Lossless Audio on AirPods
Unfortunately, you won’t be able to listen to Lossless Audio on AirPods, AirPods Pro, or AirPods Max as they all use Apple’s AAC codec over Bluetooth. You can use the Lightning to 3.5mm Audio Cable with the AirPods Max, but there’s still a digital-to-analog converter in the chain, so it doesn’t quite count.
All that being said, listening to music over Bluetooth from a lossless source is still better than listening to Bluetooth with a lossy one, so it’s not all bad.
Lossless Audio on the HomePod and HomePod mini
According to Apple’s support site, both the HomePod and the HomePod mini need a firmware update to play Lossless Audio.
Lossless Audio on your home stereo
To close out, let’s get to what the real audio heads want to know: How to play Lossless Audio on their super-deluxe Hi-Fi systems that cost more than my student loans.
These folks have a couple of options. People that listen to music on the couch will likely want to use an Apple TV because of its lean-back interface. Sadly, Apple says that the Apple TV 4K doesn’t currently support Hi-Res Lossless at all, which is a shame considering the form factor is perfect for listening in the living room. To make matters worse, Apple’s distaste for ports means that you’ll have to connect your Apple TV’s HDMI port to a receiver to get the maximum audio quality. People with old-school, HDMI-less receivers will have to find another way.
The Apple TV 4K doesn’t currently support Hi-Res Lossless at all.
Because of the lack of Hi-Res Lossless audio, more serious sound quality aficionados may opt to use an old Mac as their lossless audio hub. You can use whatever ports your Mac has available, like the 3.5mm jack, the optical port on older Macs, or the HDMI port.
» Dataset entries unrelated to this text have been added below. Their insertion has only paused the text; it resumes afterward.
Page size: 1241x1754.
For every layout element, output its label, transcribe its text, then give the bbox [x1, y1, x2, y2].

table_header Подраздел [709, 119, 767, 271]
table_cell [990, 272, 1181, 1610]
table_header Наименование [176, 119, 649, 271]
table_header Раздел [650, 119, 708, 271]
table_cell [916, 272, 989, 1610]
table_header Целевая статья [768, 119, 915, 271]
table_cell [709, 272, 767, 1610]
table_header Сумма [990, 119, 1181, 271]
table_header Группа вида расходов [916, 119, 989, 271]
However, if you want to listen to Lossless Audio at rates higher than 48 kHz, you’ll need a separate digital-to-analog converter.
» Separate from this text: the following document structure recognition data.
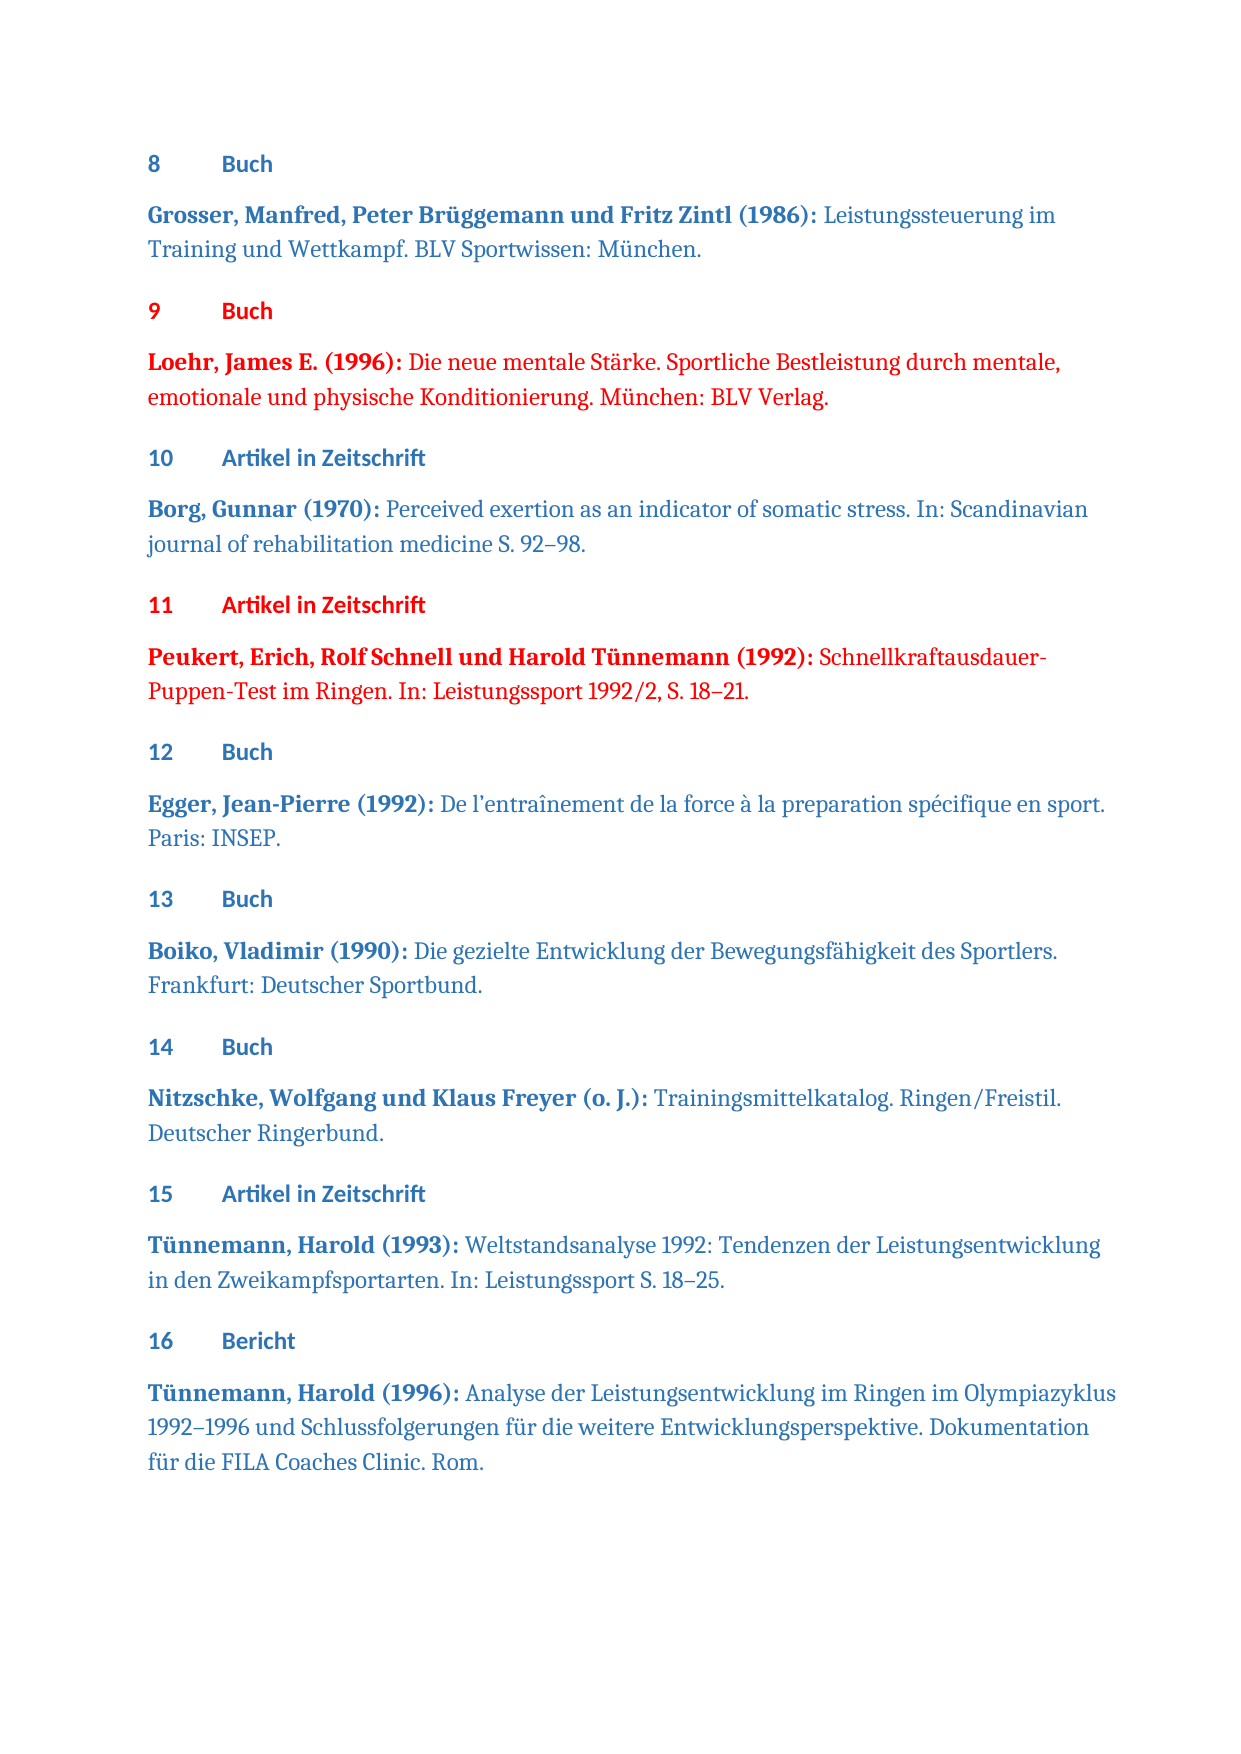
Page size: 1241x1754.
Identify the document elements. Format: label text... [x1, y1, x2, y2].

text Loehr, James E. (1996): Die neue mentale Stärke. Sportliche Bestleistung durch mentale, emotionale und physische Konditionierung. München: BLV Verlag. [148, 348, 1122, 411]
text Nitzschke, Wolfgang und Klaus Freyer (o. J.): Trainingsmittelkatalog. Ringen/Freistil. Deutscher Ringerbund. [148, 1084, 1122, 1147]
subtitle 15 Artikel in Zeitschrift [148, 1178, 1122, 1208]
text Egger, Jean-Pierre (1992): De l’entraînement de la force à la preparation spécifique en sport. Paris: INSEP. [148, 790, 1122, 853]
subtitle 10 Artikel in Zeitschrift [148, 442, 1122, 473]
text Grosser, Manfred, Peter Brüggemann und Fritz Zintl (1986): Leistungssteuerung im Training und Wettkampf. BLV Sportwissen: München. [148, 201, 1122, 264]
subtitle 9 Buch [148, 295, 1122, 325]
subtitle 11 Artikel in Zeitschrift [148, 589, 1122, 620]
text Borg, Gunnar (1970): Perceived exertion as an indicator of somatic stress. In: Scandinavian journal of rehabilitation medicine S. 92–98. [148, 495, 1122, 558]
subtitle 8 Buch [148, 148, 1122, 178]
text Boiko, Vladimir (1990): Die gezielte Entwicklung der Bewegungsfähigkeit des Sportlers. Frankfurt: Deutscher Sportbund. [148, 937, 1122, 1000]
subtitle 12 Buch [148, 736, 1122, 767]
text Tünnemann, Harold (1996): Analyse der Leistungsentwicklung im Ringen im Olympiazyklus 1992–1996 und Schlussfolgerungen für die weitere Entwicklungsperspektive. Dokumentation für die FILA Coaches Clinic. Rom. [148, 1378, 1122, 1476]
subtitle 13 Buch [148, 884, 1122, 914]
subtitle 14 Buch [148, 1031, 1122, 1061]
subtitle 16 Bericht [148, 1325, 1122, 1356]
text Peukert, Erich, Rolf Schnell und Harold Tünnemann (1992): Schnellkraftausdauer-Puppen-Test im Ringen. In: Leistungssport 1992/2, S. 18–21. [148, 642, 1122, 706]
text Tünnemann, Harold (1993): Weltstandsanalyse 1992: Tendenzen der Leistungsentwicklung in den Zweikampfsportarten. In: Leistungssport S. 18–25. [148, 1231, 1122, 1294]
Lossless Audio alternatives
While it’s great that Apple is offering Lossless Audio to way more people through Apple Music, there are streaming services that do the same thing, albeit at different prices and with different (likely smaller) music libraries. Most people are familiar with Tidal because of its connection with Jay-Z, but may not know about Tidal Hi-Fi, which offers 24-bit, 96 kHz audio, and costs $20 a month.